The sensation I felt then was like falling and falling—stomach-dropping, face-draining, a wind-rush of blood in my ears that made it hard to hear. Ana Lucía had recoiled from me and was staring at me in horror. People around me were jeering angrily. How had they known? Duh. They paid media-monitoring services, I’m sure, and then it was a simple matter of triangulating the camera angle. Or maybe they just got my name off the feed and looked up what I looked like.
It didn’t matter. Two big guys—ship’s whites, but binding and bulging around their shoulders and necks and tree-trunk thighs—were cutting through the crowd, and the audience was getting out of their way, some of them shouting encouragement, and Ana Lucía stood up and got out of their way, too.
“Hey!” I shouted, as each of them grabbed an arm. “Is this what you call free debate? What have you got to hide, huh? Aren’t you proud of what you have to say?”
She was coldly amused. “You have the right to free speech where you live. This is my stage and I say who talks and who doesn’t. You’re a guest in my house, you behaved rudely, and now you’re being asked to leave.”
The guys lifted me so my feet dangled. “You call this liberty?” I shouted, a thing I’d wanted to say so often to Gramps’s friends but never had. It was all coming up now. “You call yourself an American? You call this respect for the Constitution?”
I was being bum-rushed now, carried backward by the goons through the crowd, showered with abuse. Someone spat on me. It landed on my forehead.
“Dude,” Stephenson said. “This isn’t America. This is international waters.
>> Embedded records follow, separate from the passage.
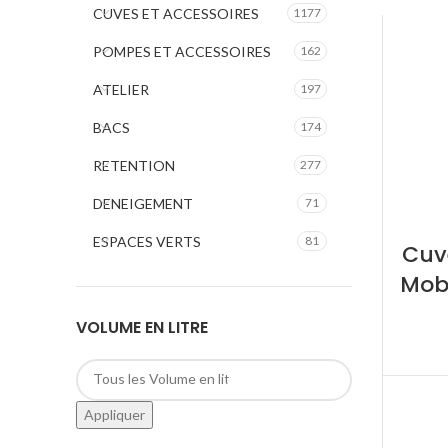
CUVES ET ACCESSOIRES
1177
POMPES ET ACCESSOIRES
162
ATELIER
197
BACS
174
RETENTION
277
DENEIGEMENT
71
ESPACES VERTS
81
Cuv
Mobi
VOLUME EN LITRE
Appliquer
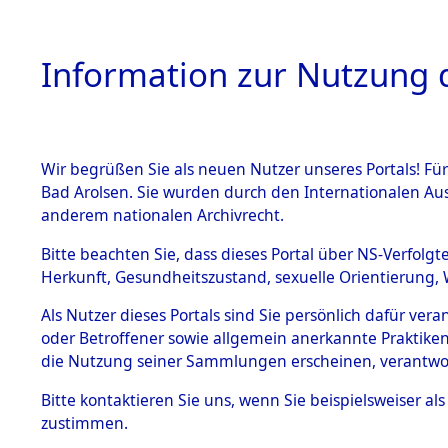
Information zur Nutzung d
Wir begrüßen Sie als neuen Nutzer unseres Portals! Fü
HOME
BESTANDSB
Bad Arolsen. Sie wurden durch den Internationalen Au
anderem nationalen Archivrecht.
BESTÄNDE
0003 (108
Bitte beachten Sie, dass dieses Portal über NS-Verfolgt
Herkunft, Gesundheitszustand, sexuelle Orientierung, 
1.
Inhaftierungsdoku
Als Nutzer dieses Portals sind Sie persönlich dafür ver
mente
oder Betroffener sowie allgemein anerkannte Praktiken
1.2.9 Beim ITS
die Nutzung seiner Sammlungen erscheinen, verantwo
verwahrte
Effekten
Bitte
kontaktieren
Sie uns, wenn Sie beispielsweiser a
1.2.9.1
zustimmen.
Effekten aus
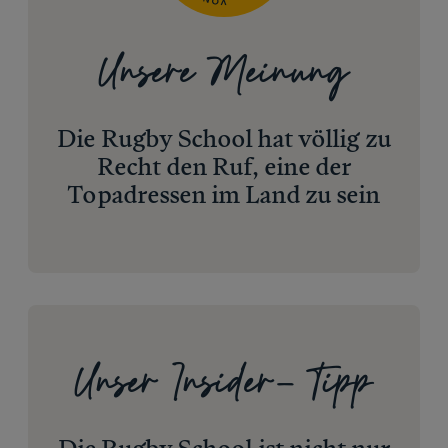
Unsere Meinung
Die Rugby School hat völlig zu
Recht den Ruf, eine der
Topadressen im Land zu sein
Unser Insider- Tipp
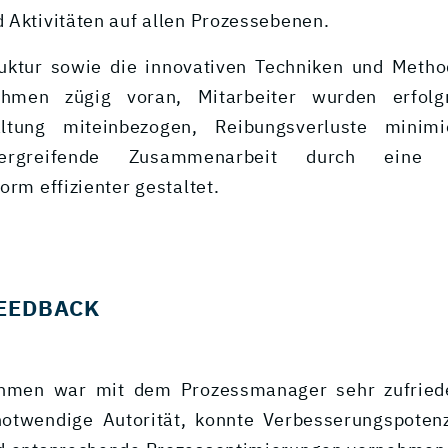
 Aktivitäten auf allen Prozessebenen.
uktur sowie die innovativen Techniken und Meth
hmen zügig voran, Mitarbeiter wurden erfolg
altung miteinbezogen, Reibungsverluste minim
übergreifende Zusammenarbeit durch eine
orm effizienter gestaltet.
EEDBACK
hmen war mit dem Prozessmanager sehr zufried
notwendige Autorität, konnte Verbesserungspotenz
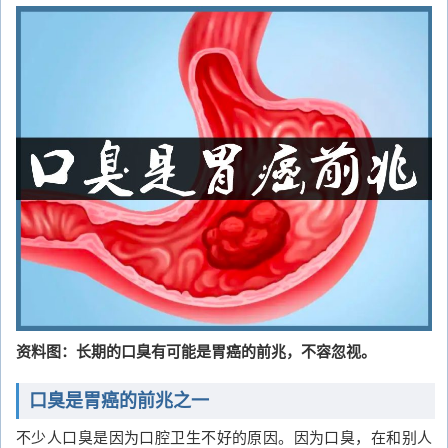
资料图：长期的口臭有可能是胃癌的前兆，不容忽视。
口臭是胃癌的前兆之一
不少人口臭是因为口腔卫生不好的原因。因为口臭，在和别人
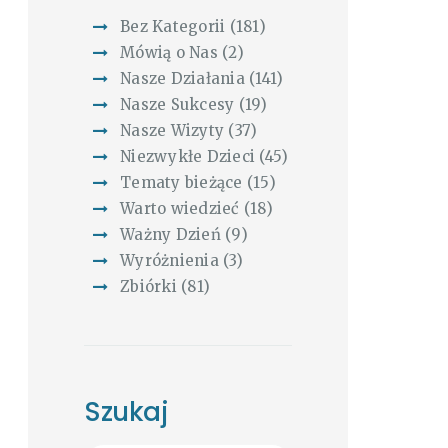
Bez Kategorii
(181)
Mówią o Nas
(2)
Nasze Działania
(141)
Nasze Sukcesy
(19)
Nasze Wizyty
(37)
Niezwykłe Dzieci
(45)
Tematy bieżące
(15)
Warto wiedzieć
(18)
Ważny Dzień
(9)
Wyróżnienia
(3)
Zbiórki
(81)
Szukaj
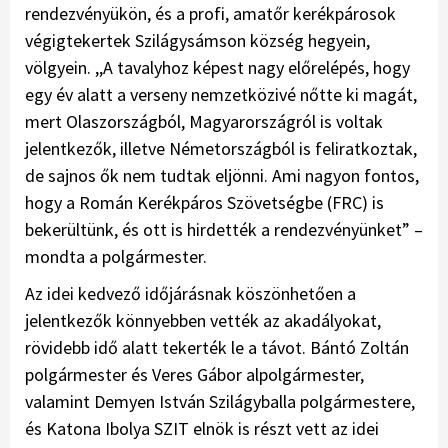
rendezvényükön, és a profi, amatőr kerékpárosok
végigtekertek Szilágysámson község hegyein,
völgyein. ,,A tavalyhoz képest nagy előrelépés, hogy
egy év alatt a verseny nemzetközivé nőtte ki magát,
mert Olaszországból, Magyarországról is voltak
jelentkezők, illetve Németországból is feliratkoztak,
de sajnos ők nem tudtak eljönni. Ami nagyon fontos,
hogy a Román Kerékpáros Szövetségbe (FRC) is
bekerültünk, és ott is hirdették a rendezvényünket” –
mondta a polgármester.
Az idei kedvező időjárásnak köszönhetően a
jelentkezők könnyebben vették az akadályokat,
rövidebb idő alatt tekerték le a távot. Bántó Zoltán
polgármester és Veres Gábor alpolgármester,
valamint Demyen István Szilágyballa polgármestere,
és Katona Ibolya SZIT elnök is részt vett az idei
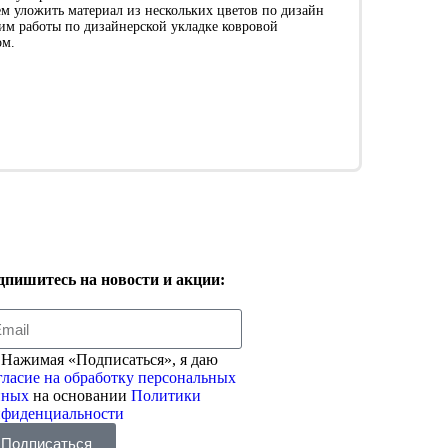
м уложить материал из нескольких цветов по дизайн
ним работы по дизайнерской укладке ковровой
ом.
дпишитесь на новости и акции:
Нажимая «Подписаться», я даю
ласие на обработку персональных
нных
на основании
Политики
нфиденциальности
Подписаться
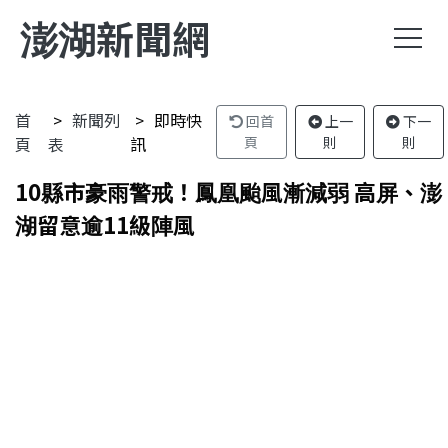
澎湖新聞網
首
新聞列
即時快
回首
上一
下一
頁
表
訊
頁
則
則
10縣市豪雨警戒！鳳凰颱風漸減弱 高屏、澎
湖留意逾11級陣風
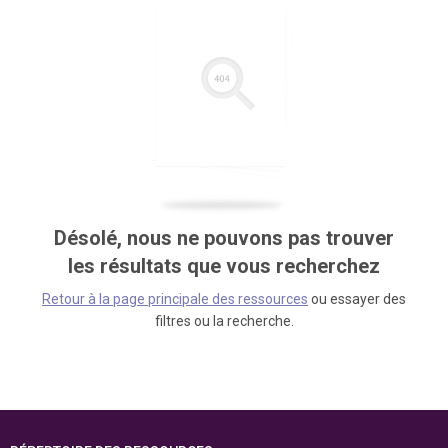
Désolé, nous ne pouvons pas trouver
les résultats que vous recherchez
Retour à la page principale des ressources
ou essayer des
filtres ou la recherche.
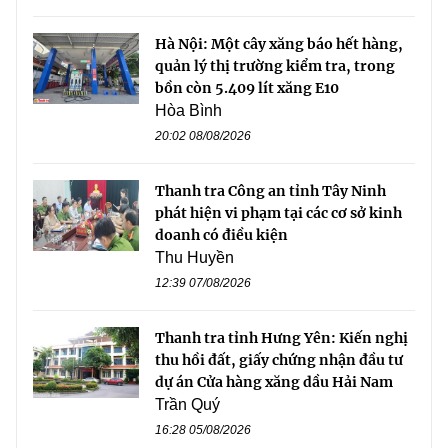
Hà Nội: Một cây xăng báo hết hàng,
quản lý thị trường kiểm tra, trong
bồn còn 5.409 lít xăng E10
Hòa Bình
20:02 08/08/2026
Thanh tra Công an tỉnh Tây Ninh
phát hiện vi phạm tại các cơ sở kinh
doanh có điều kiện
Thu Huyền
12:39 07/08/2026
Thanh tra tỉnh Hưng Yên: Kiến nghị
thu hồi đất, giấy chứng nhận đầu tư
dự án Cửa hàng xăng dầu Hải Nam
Trần Quý
16:28 05/08/2026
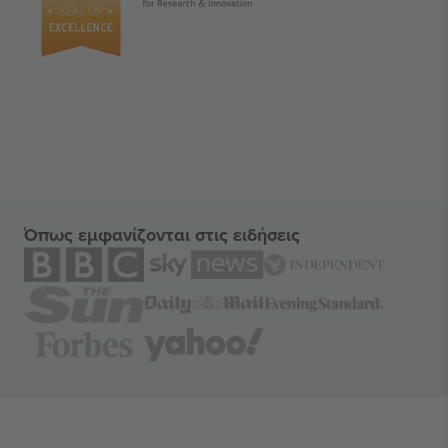
Όπως εμφανίζονται στις ειδήσεις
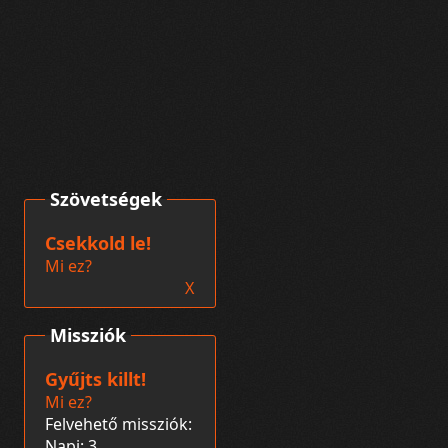
Szövetségek
Csekkold le!
Mi ez?
X
Missziók
Gyűjts killt!
Mi ez?
Felvehető missziók:
Napi: 3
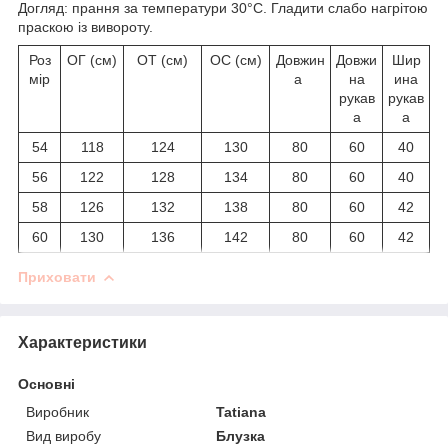
Догляд: прання за температури 30°C. Гладити слабо нагрітою
праскою із вивороту.
Роз
ОГ (см)
ОТ (см)
ОС (см)
Довжин
Довжи
Шир
мір
а
на
ина
рукав
рукав
а
а
54
118
124
130
80
60
40
56
122
128
134
80
60
40
58
126
132
138
80
60
42
60
130
136
142
80
60
42
Приховати
Характеристики
Основні
Виробник
Tatiana
Вид виробу
Блузка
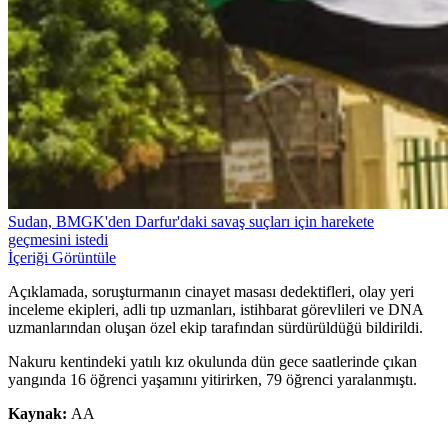
Sudan, BMGK'den Darfur'daki savaş suçları için harekete
geçmesini istedi
İçeriği Görüntüle
Açıklamada, soruşturmanın cinayet masası dedektifleri, olay yeri
inceleme ekipleri, adli tıp uzmanları, istihbarat görevlileri ve DNA
uzmanlarından oluşan özel ekip tarafından sürdürüldüğü bildirildi.
Nakuru kentindeki yatılı kız okulunda dün gece saatlerinde çıkan
yangında 16 öğrenci yaşamını yitirirken, 79 öğrenci yaralanmıştı.
Kaynak:
AA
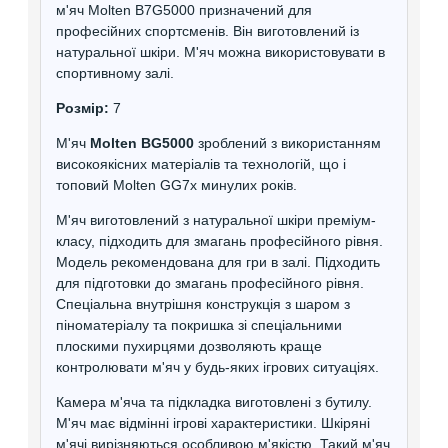
м'яч Molten B7G5000 призначений для
професійних спортсменів. Він виготовлений із
натуральної шкіри. М'яч можна використовувати в
спортивному залі.
Розмір:
7
М'яч
Molten BG5000
зроблений з використанням
високоякісних матеріалів та технологій, що і
топовий Molten GG7x минулих років.
М'яч виготовлений з натуральної шкіри преміум-
класу, підходить для змагань професійного рівня.
Модель рекомендована для гри в залі. Підходить
для підготовки до змагань професійного рівня.
Спеціальна внутрішня конструкція з шаром з
піноматеріалу та покришка зі спеціальними
плоскими пухирцями дозволяють краще
контролювати м'яч у будь-яких ігрових ситуаціях.
Камера м'яча та підкладка виготовлені з бутилу.
М'яч має відмінні ігрові характеристики. Шкіряні
м'ячі вирізняються особливою м'якістю. Такий м'яч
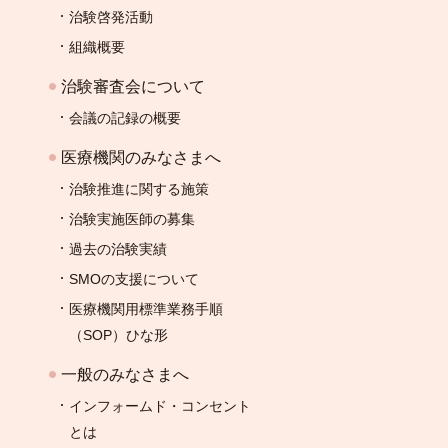
治験啓発活動
組織概要
治験審査会について
会議の記録の概要
医療機関のみなさまへ
治験推進に関する施策
治験実施医師の募集
過去の治験実績
SMOの支援について
医療機関用標準業務手順
（SOP）ひな形
一般のみなさまへ
インフォームド・コンセント
とは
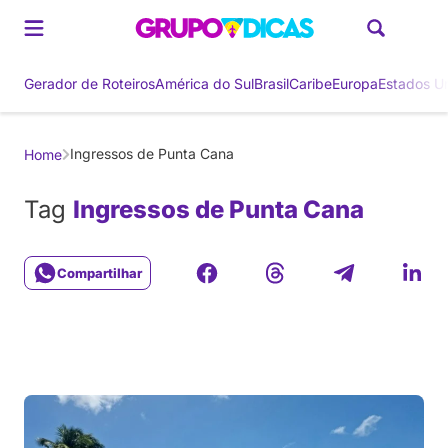
Gerador de Roteiros
América do Sul
Brasil
Caribe
Europa
Estados U
Ingressos de Punta Cana
Home
Tag
Ingressos de Punta Cana
Compartilhar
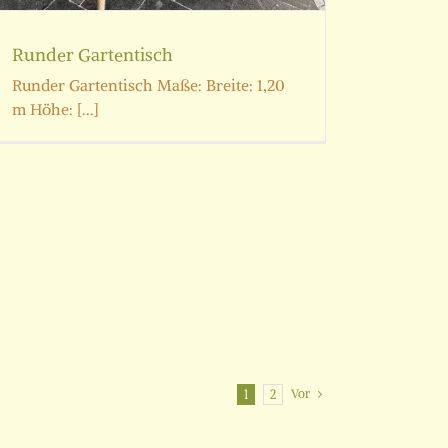
Runder Gartentisch
Runder Gartentisch Maße: Breite: 1,20
m Höhe: [...]
Vor
1
2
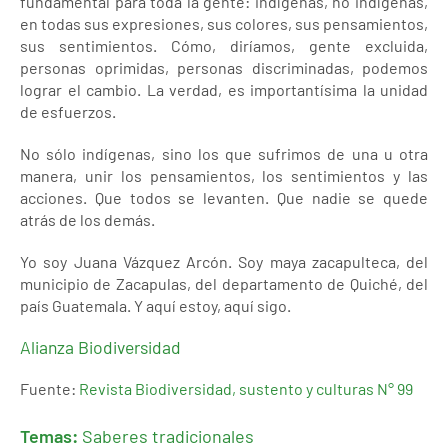
fundamental para toda la gente: indígenas, no indígenas,
en todas sus expresiones, sus colores, sus pensamientos,
sus sentimientos. Cómo, diríamos, gente excluida,
personas oprimidas, personas discriminadas, podemos
lograr el cambio. La verdad, es importantísima la unidad
de esfuerzos.
No sólo indígenas, sino los que sufrimos de una u otra
manera, unir los pensamientos, los sentimientos y las
acciones. Que todos se levanten. Que nadie se quede
atrás de los demás.
Yo soy Juana Vázquez Arcón. Soy maya zacapulteca, del
municipio de Zacapulas, del departamento de Quiché, del
país Guatemala. Y aquí estoy, aquí sigo.
Alianza Biodiversidad
Fuente:
Revista Biodiversidad, sustento y culturas N° 99
Temas:
Saberes tradicionales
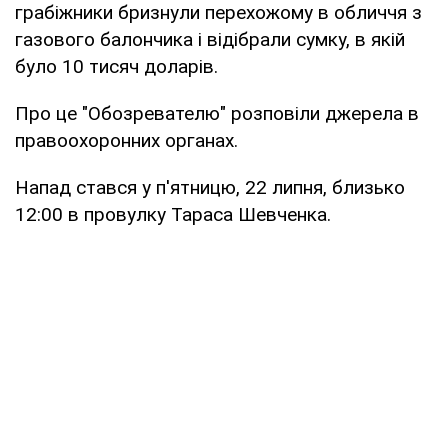
грабіжники бризнули перехожому в обличчя з
газового балончика і відібрали сумку, в якій
було 10 тисяч доларів.
Про це "Обозревателю" розповіли джерела в
правоохоронних органах.
Напад стався у п'ятницю, 22 липня, близько
12:00 в провулку Тараса Шевченка.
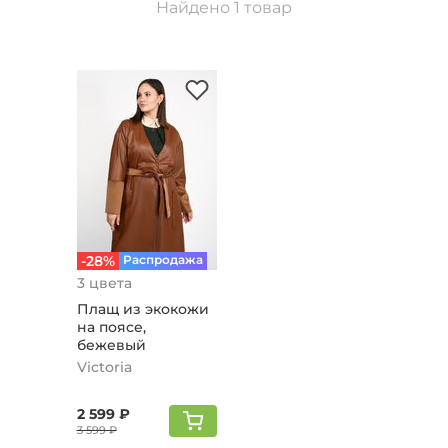
Найдено 1 товар
-28%
Распродажа
3 цвета
Плащ из экокожи
на поясе,
бежевый
Victoria
2 599 ₽
3 599 ₽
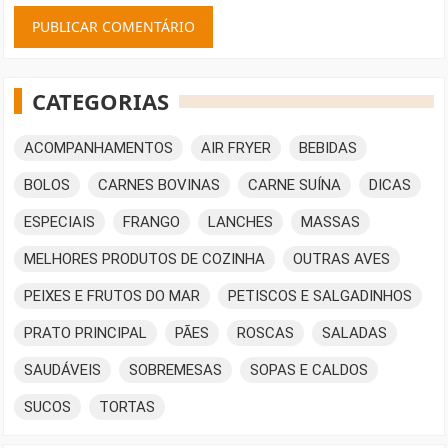
CATEGORIAS
ACOMPANHAMENTOS
AIR FRYER
BEBIDAS
BOLOS
CARNES BOVINAS
CARNE SUÍNA
DICAS
ESPECIAIS
FRANGO
LANCHES
MASSAS
MELHORES PRODUTOS DE COZINHA
OUTRAS AVES
PEIXES E FRUTOS DO MAR
PETISCOS E SALGADINHOS
PRATO PRINCIPAL
PÃES
ROSCAS
SALADAS
SAUDÁVEIS
SOBREMESAS
SOPAS E CALDOS
SUCOS
TORTAS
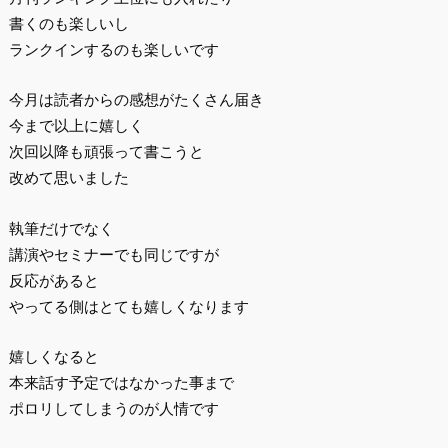
書くのも楽しいし
ランクインするのも楽しいです
今月は読者からの感想がたくさん届き
今まで以上に嬉しく
次回以降も頑張って書こうと
改めて思いました
執筆だけでなく
講演やセミナーでも同じですが
反応があると
やってる側はとても嬉しくなります
嬉しくなると
本来話す予定ではなかった事まで
ポロリしてしまうのが人情です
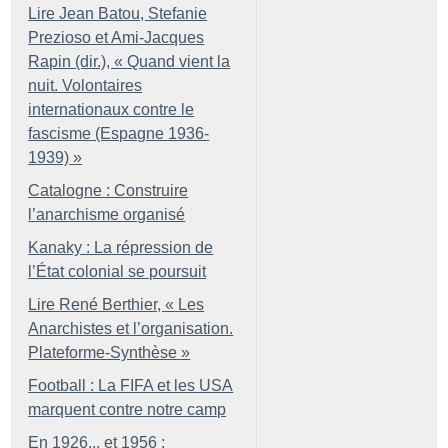
Lire Jean Batou, Stefanie
Prezioso et Ami-Jacques
Rapin (dir.), «
Quand vient la
nuit. Volontaires
internationaux contre le
fascisme (Espagne 1936-
1939)
»
Catalogne : Construire
l’anarchisme organisé
Kanaky : La répression de
l’État colonial se poursuit
Lire René Berthier, «
Les
Anarchistes et l’organisation.
Plateforme-Synthèse
»
Football : La FIFA et les USA
marquent contre notre camp
En 1926... et 1956 :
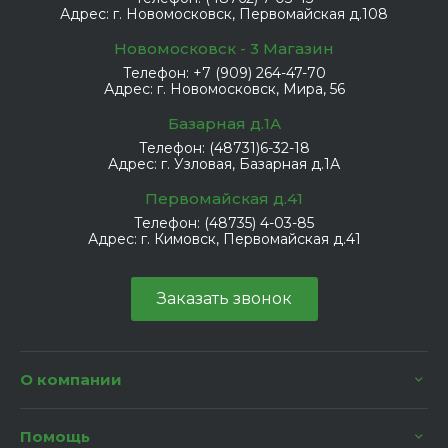
Адрес:
г. Новомосковск, Первомайская д.108
Новомосковск - 3 Магазин
Телефон:
+7 (909) 264-47-70
Адрес:
г. Новомосковск, Мира, 56
Базарная д.1А
Телефон:
(48731)6-32-18
Адрес:
г. Узловая, Базарная д.1А
Первомайская д.41
Телефон:
(48735) 4-03-85
Адрес:
г. Кимовск, Первомайская д.41
Заказать звонок
О компании
Помощь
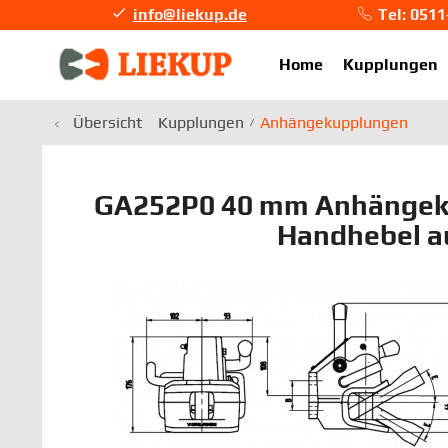
info@liekup.de
Tel: 051
info@li
Home
Kupplungen
Übersicht
Kupplungen
Anhängekupplungen
GA252P0 40 mm Anhängek
Handhebel a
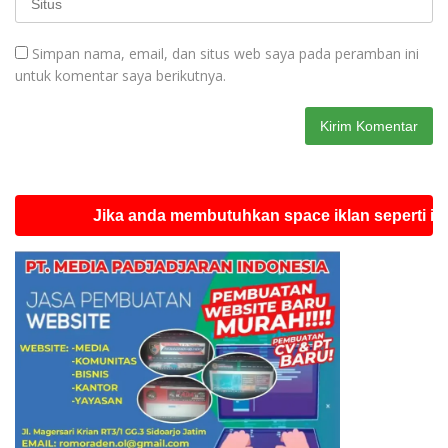
Simpan nama, email, dan situs web saya pada peramban ini
untuk komentar saya berikutnya.
Jika anda membutuhkan space iklan seperti ini silah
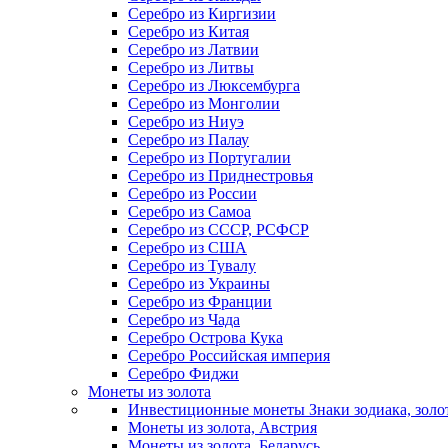
Серебро из Киргизии
Серебро из Китая
Серебро из Латвии
Серебро из Литвы
Серебро из Люксембурга
Серебро из Монголии
Серебро из Ниуэ
Серебро из Палау
Серебро из Португалии
Серебро из Приднестровья
Серебро из России
Серебро из Самоа
Серебро из СССР, РСФСР
Серебро из США
Серебро из Тувалу
Серебро из Украины
Серебро из Франции
Серебро из Чада
Серебро Острова Кука
Серебро Российская империя
Серебро Фиджи
Монеты из золота
Инвестиционные монеты Знаки зодиака, золо
Монеты из золота, Австрия
Монеты из золота, Беларусь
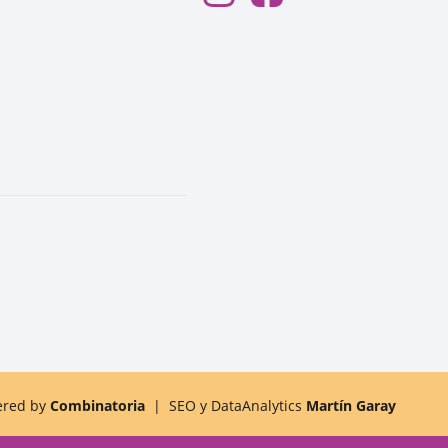
ered by
Combinatoria
|
SEO y DataAnalytics
Martín Garay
You’re lucky we don’t tie an anchor to your ankles and toss you overboard.” Judging from the cheers she got, she wasn’t the only one who liked that idea.
Right up to the moment they stuffed me, zipcuffed at the ankles and wrists, into a life-jacket closet on the hydrofoil, I was half convinced that I was going to sleep with the fishies. But then we pushed off. Ten minutes into the trip, someone opened the door: a Black woman, in her twenties, holding a pair of snips.
“We’re about to enter U.S. waters so I’m going to cut you loose. You gonna behave yourself?”
“Sure thing,” I said. She snipped me loose and I went to mingle with the sparse passengers. Most people were spending the whole day, clearly. And why not? It was better than Disneyland.
I realized as we docked up that I didn’t have any of the gimmies I’d been given through the day, but, as luck would have it, I got a parting gift bag as I exited the pier, filled with glossy, book-length brochures and my own copy of Those Who Tread the Kine.